Okay, I like my fish in the aquarium too, and I thought I would maybe provide some 'bait' plants to them - i.e. plant some plants they like to eat, knowing they will become 'salad' for the fish, and then crafting my design around plants they don't like to eat, or will leave alone if they have the better tasting plants available - so I was wondering if anyone knew what plants the following fish prefer to eat?

Mollies
Guppies
Platys

These I haven't seen eat any plants actively, but I am not sure if they might

Black Sailfin Tetras
Plecos
Siamese Algea Eaters
Siamese Fighting Fish
Glow-pink Danios


----------



## lauraleellbp (Jan 31, 2008)

Hygrophilas are the plant that first pops in my head when I think about reports of fish eating the plants...


----------



## legomaniac89 (Mar 19, 2008)

Hornwort is supposed to be a good salad plant too. I think just about any normal, thin-leaved plant should be fine, except Java fern. It has some kind of chemical that tastes nasty to fish.


----------



## cs_gardener (Apr 28, 2006)

I have guppies and I've never seen them eat any of my plants, and I have a wide variety of plants in their tank. They do nibble on any algae that dares show up which is just fine by me. 

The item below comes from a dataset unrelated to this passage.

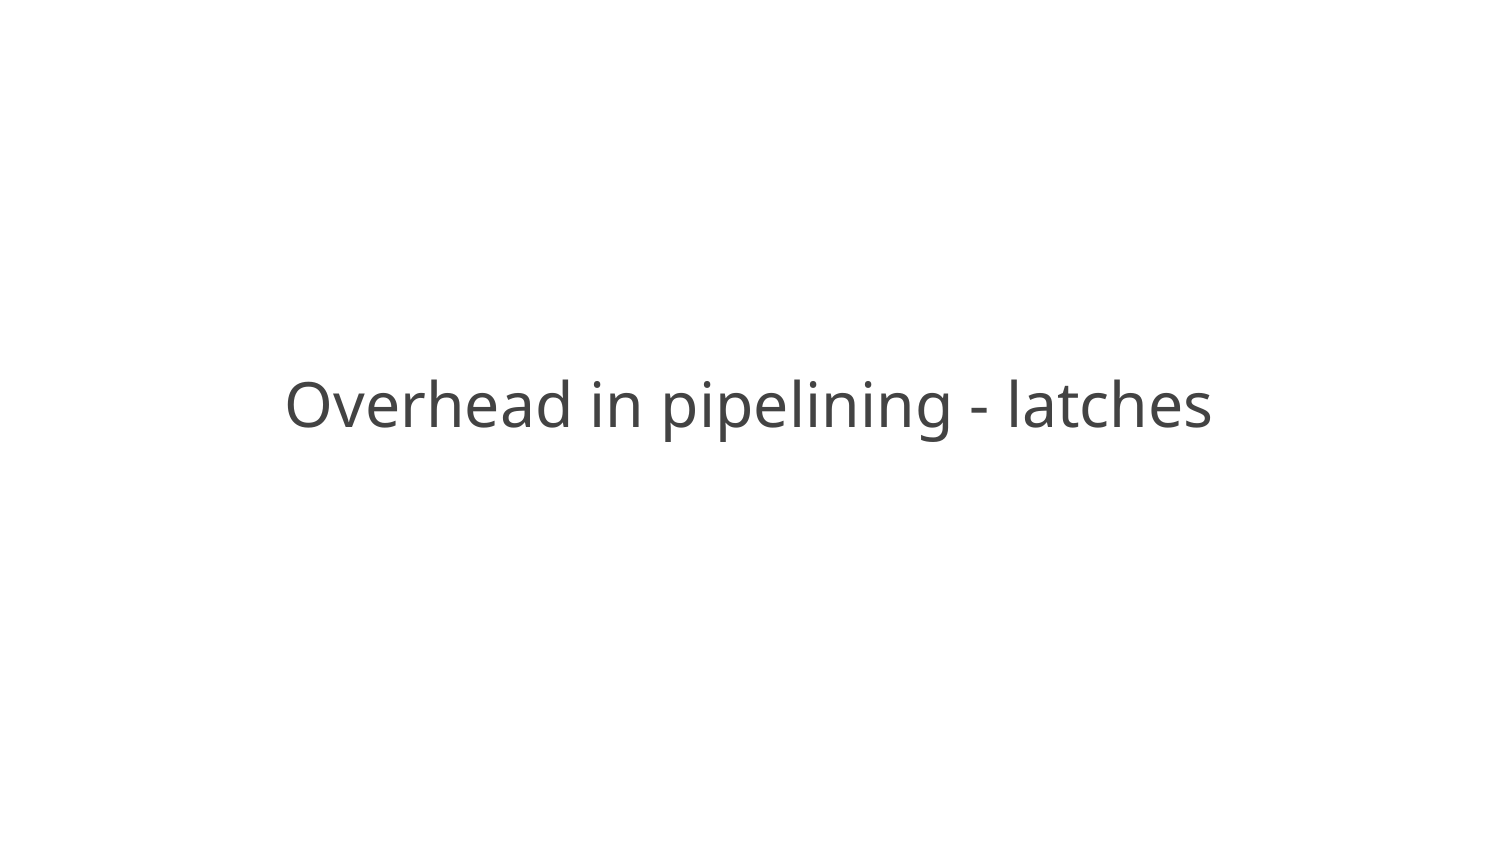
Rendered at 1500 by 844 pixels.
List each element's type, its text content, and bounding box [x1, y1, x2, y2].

text_box Overhead in pipelining - latches [0, 300, 1500, 505]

Siamese fighting fish, or bettas, don't eat plants. They just use them for hiding & resting places causing no harm. I don't have glo-pink danios, but I do have giant danios and leopard danios and they have no interest in eating plants. 

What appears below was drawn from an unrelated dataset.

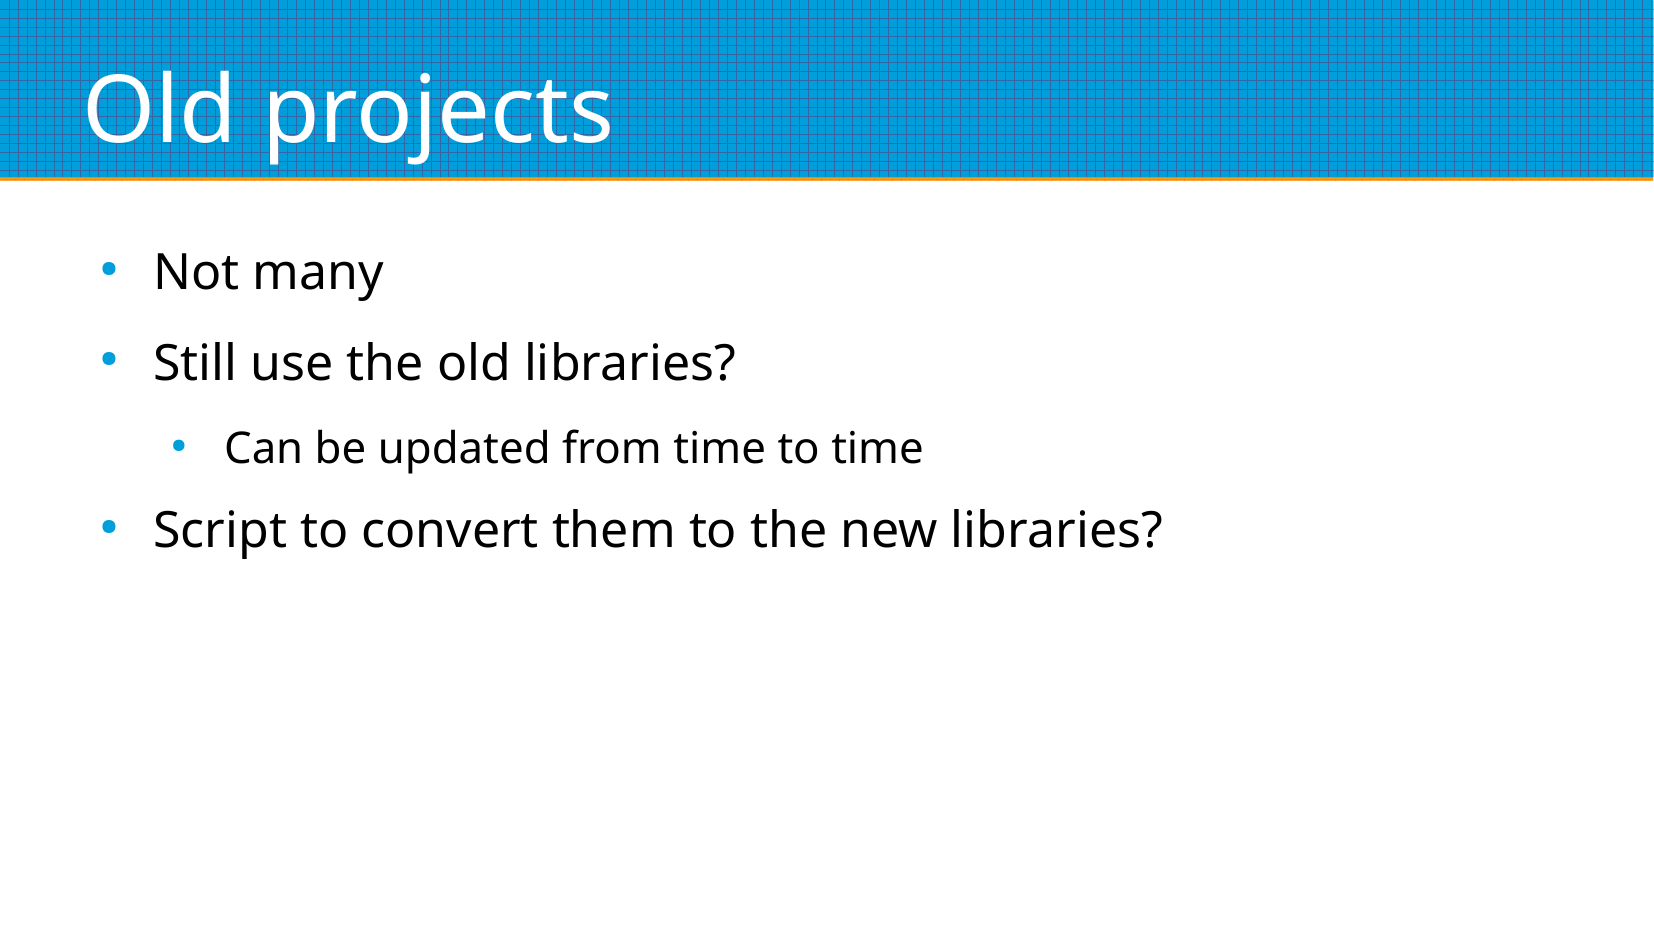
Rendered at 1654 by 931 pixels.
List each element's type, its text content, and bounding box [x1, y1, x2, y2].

title Old projects [82, 14, 1571, 171]
list Not many Still use the old libraries? Can be updated from time to time Script to convert them to the new libraries? [82, 236, 1563, 811]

I've heard of a couple different fish eating mosses, but I can't remember which fish they were.


----------



## trag (Jan 9, 2008)

Elodea and/or anacharis are good nibbling plants, although I agree with the earlier poster, that I've never seen teh fish you mention eating plants. However, many places (all?) you can no longer buy those two plants, as they're considered pests. 

On the other hand, hygrophila polysperma is banned here (Texas) too and I can go down to the San Marcos river and collect all I want for free.


----------